Les objectifs de santé publique et la réalité législative sont souvent en conflit – et les pays d’Europe centrale et orientale ne font pas exception. Même au niveau national, plusieurs pays s’éloignent de politiques pragmatiques sans fumée. Une nouvelle loi polonaise imposera une taxe d’accise élevée, des interdictions de saveurs, et toute une série de nouvelles restrictions sur les sachets de nicotine, éloignant ainsi les fumeurs de leur utilisation pour arrêter de fumer. De même, l’Assemblée nationale bulgare a récemment envisagé une interdiction de tous les produits de vapotage, finissant par interdire les vapes jetables. La Slovénie a également fait passer des amendements interdisant toutes les saveurs de vape sauf le tabac.

En ignorant l’opportunité que ces produits offrent pour rendre leurs nations plus sans fumée, ces gouvernements ignorent les preuves provenant des régions voisines – comme la Russie, où l’intérêt croissant pour des alternatives telles que les vapes et le snus a conduit à une chute à deux chiffres des ventes de cigarettes. Au lieu de s’aligner sur une réduction des risques raisonnable, la région crée un patchwork de réglementations prohibitives et confuses. Ce seront les fumeurs d’Europe de l’Est, et leurs familles, qui pâtiront de cette politisation inutile.

Ce n’est pas simplement une question de produits à faible risque pris dans la réglementation du tabac. Certains régulateurs semblent déterminés à éradiquer la nicotine elle-même, peu importe les conséquences. La République tchèque, par exemple, a récemment sorti les sachets de nicotine d’une zone grise législative en fixant des limites strictes à 12 mg par sachet. Les politiciens tchèques sont allés plus loin, interdisant d’autres ingrédients sains comme les vitamines et minéraux. Cela a été fait dans une tentative apparente d’empêcher tout fumeur de croire à tort qu’il peut améliorer sa santé en passant des cigarettes aux sachets de nicotine. Grâce à ce mélange de taxes et de réglementations à courte vue, les citoyens et touristes traversant l’Europe doivent naviguer dans un labyrinthe de règles changeantes sur le vapotage et la nicotine, avec ce qui est légal, ce qui peut être acheté, et ce qui est autorisé en usage public changeant de pays en pays.

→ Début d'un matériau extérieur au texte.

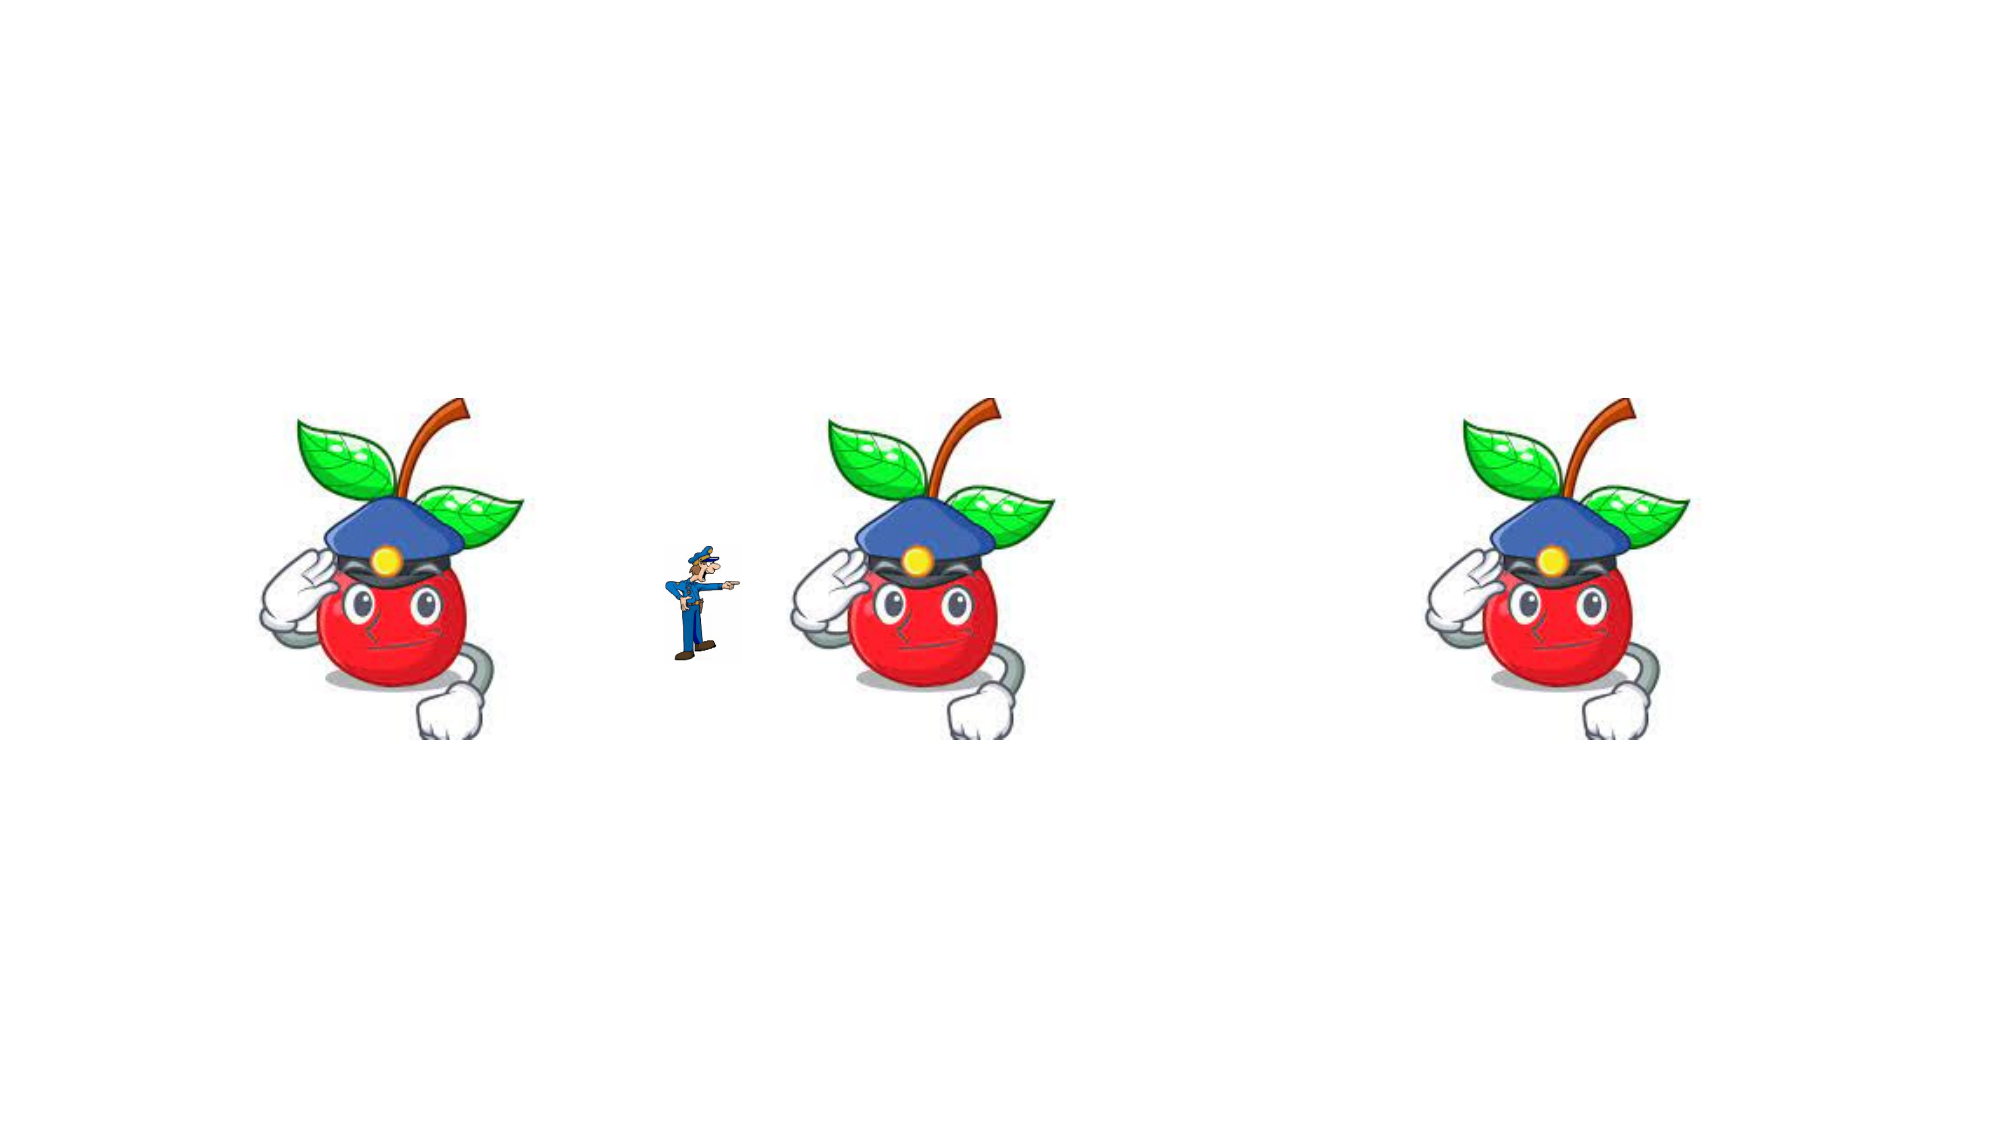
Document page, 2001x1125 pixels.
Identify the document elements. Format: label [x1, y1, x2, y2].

Si les nations d’Europe centrale et orientale et Bruxelles continuent de privilégier la taxation et l’interdiction pure et simple plutôt qu’une réglementation plus pragmatique, elles risquent de faire disparaître du marché des alternatives plus sûres et de repousser efficacement les utilisateurs vers les cigarettes combustibles ou l’approvisionnement clandestin, abandonnant ainsi le rêve d’une Europe sans fumée.

Une politique négative et punitive envers les utilisateurs de tabac et de nicotine ne améliorera pas la situation de l’Europe. Seule une politique positive, tournée vers l’avenir, qui offre une voie claire pour arrêter de fumer, peut aider. Si Bruxelles persiste à cibler les produits à risque réduit dans le cadre de la DPT, l’espoir d’une Europe sans fumée s’évanouira dans la fumée.

Arta Haxhixhemajli est une chercheuse kosovare, ancienne Fellow non résidente du German Marshall Fund des États-Unis, et une écrivaine pour Young Voices. Ses recherches portent sur les relations internationales, la sécurité et la géopolitique.